■ EXERCISE: With the pictures left aside, write out the entries that follow exactly.

[Saved data entries]
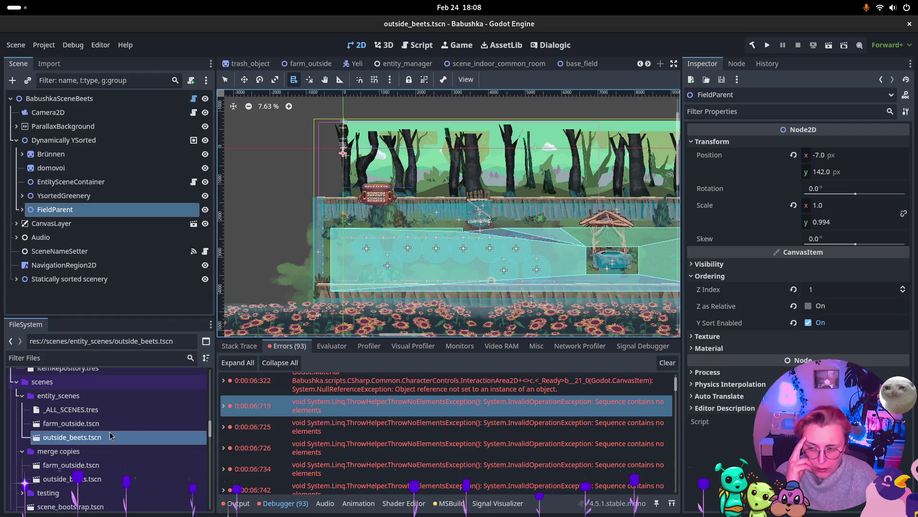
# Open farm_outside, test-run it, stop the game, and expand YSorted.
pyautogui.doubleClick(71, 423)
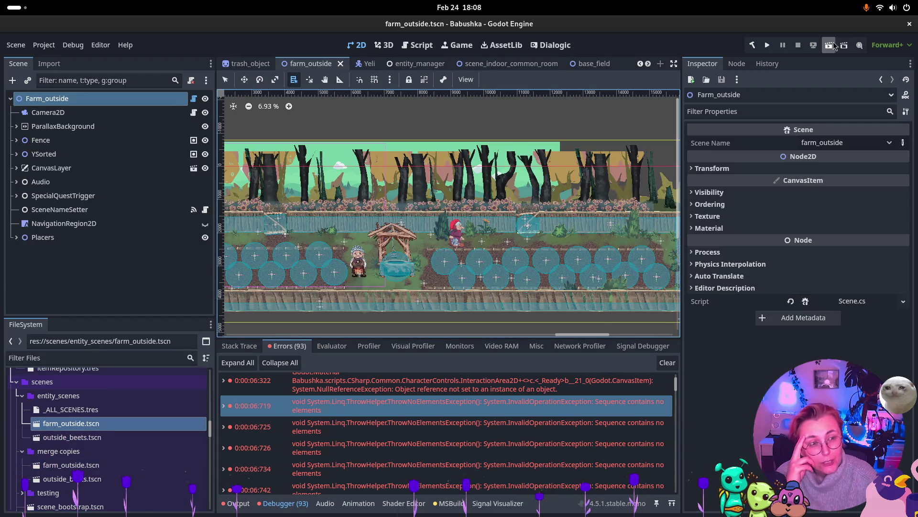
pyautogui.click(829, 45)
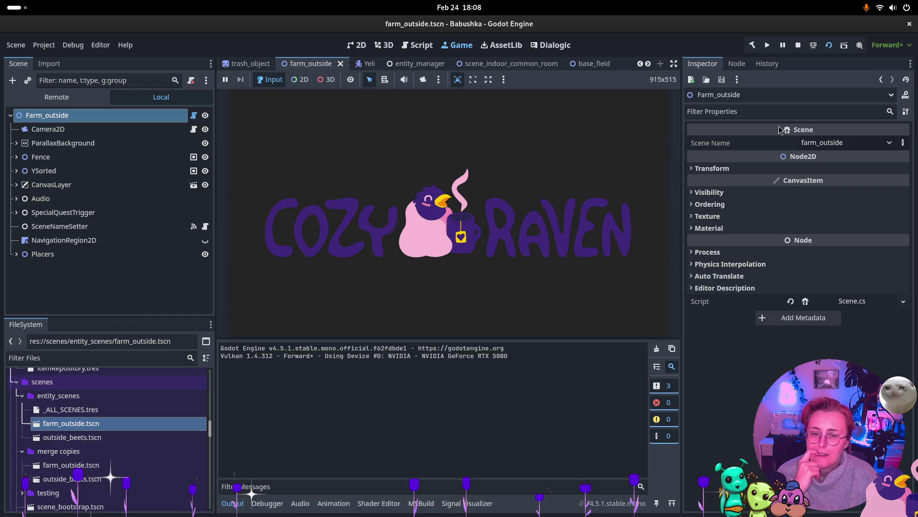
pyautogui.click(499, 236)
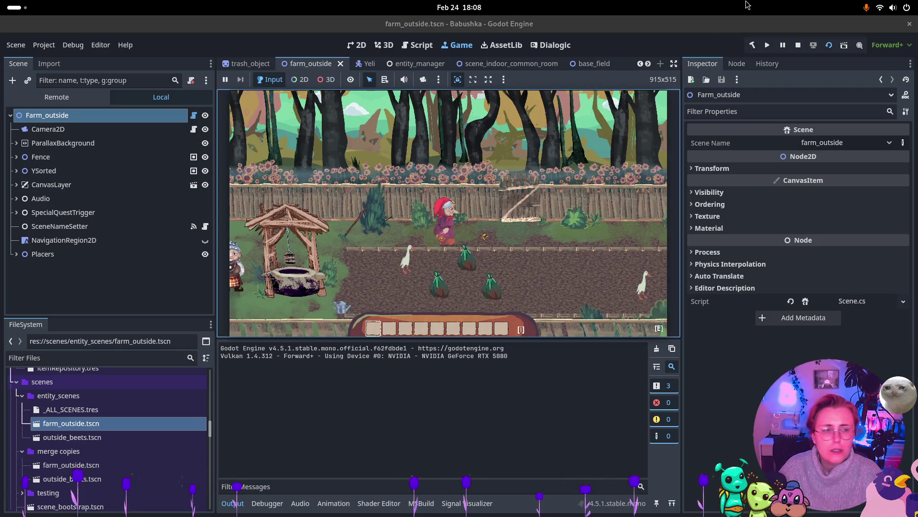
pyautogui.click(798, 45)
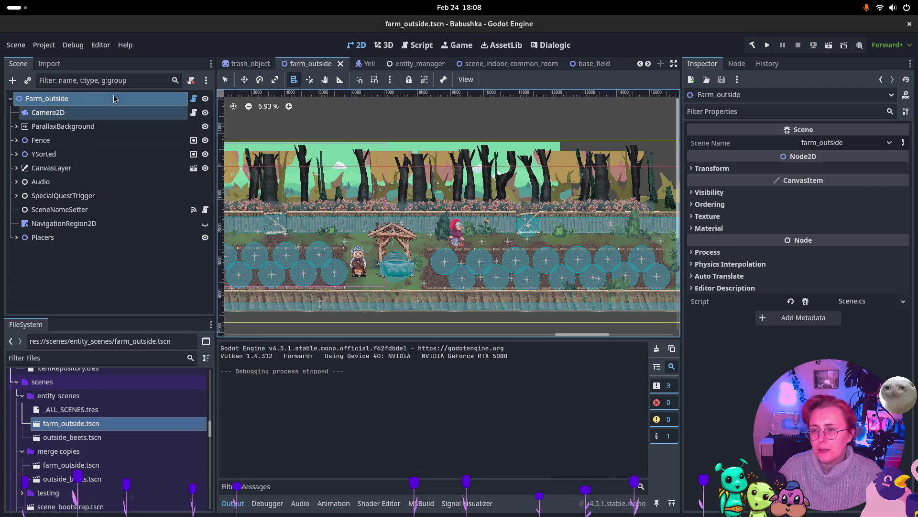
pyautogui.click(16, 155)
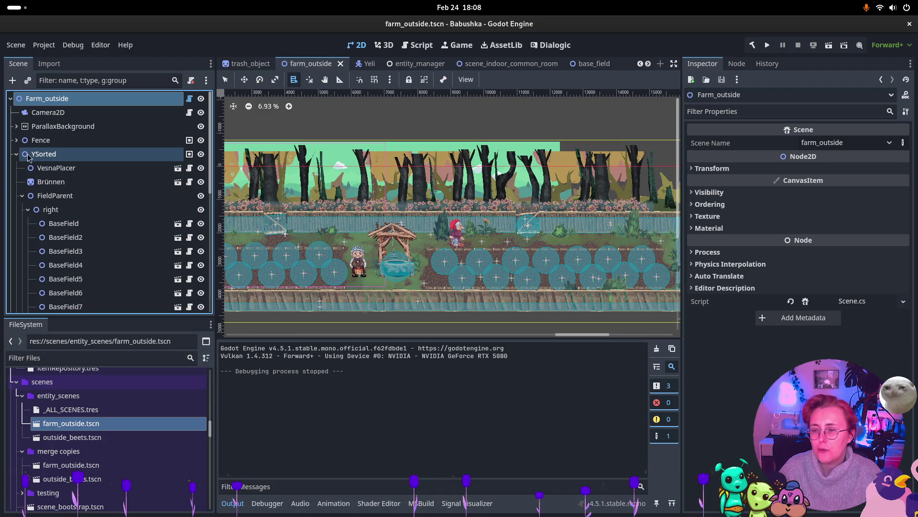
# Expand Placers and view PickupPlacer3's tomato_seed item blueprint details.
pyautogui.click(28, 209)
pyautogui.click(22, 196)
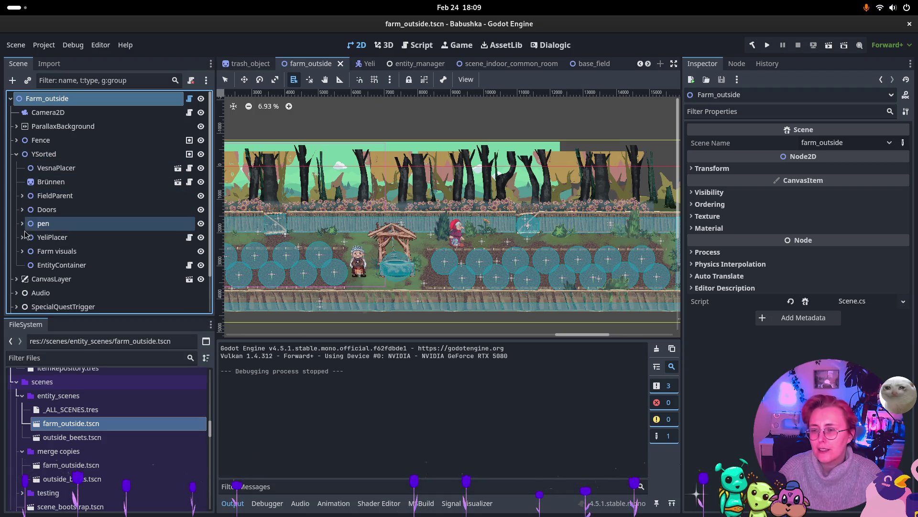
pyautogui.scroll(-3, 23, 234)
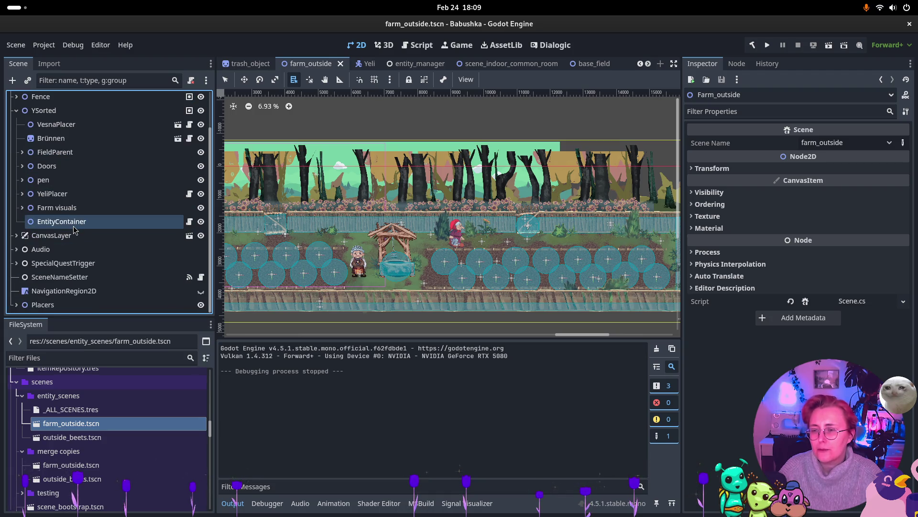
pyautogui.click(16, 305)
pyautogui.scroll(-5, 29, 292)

■ EXPECTED ANSWER:
# Open farm_outside, test-run it, stop the game, and expand YSorted.
pyautogui.doubleClick(71, 423)
pyautogui.click(829, 45)
pyautogui.click(499, 236)
pyautogui.click(798, 45)
pyautogui.click(16, 155)
# Expand Placers and view PickupPlacer3's tomato_seed item blueprint details.
pyautogui.click(28, 209)
pyautogui.click(22, 196)
pyautogui.scroll(-3, 23, 234)
pyautogui.click(16, 305)
pyautogui.scroll(-5, 29, 292)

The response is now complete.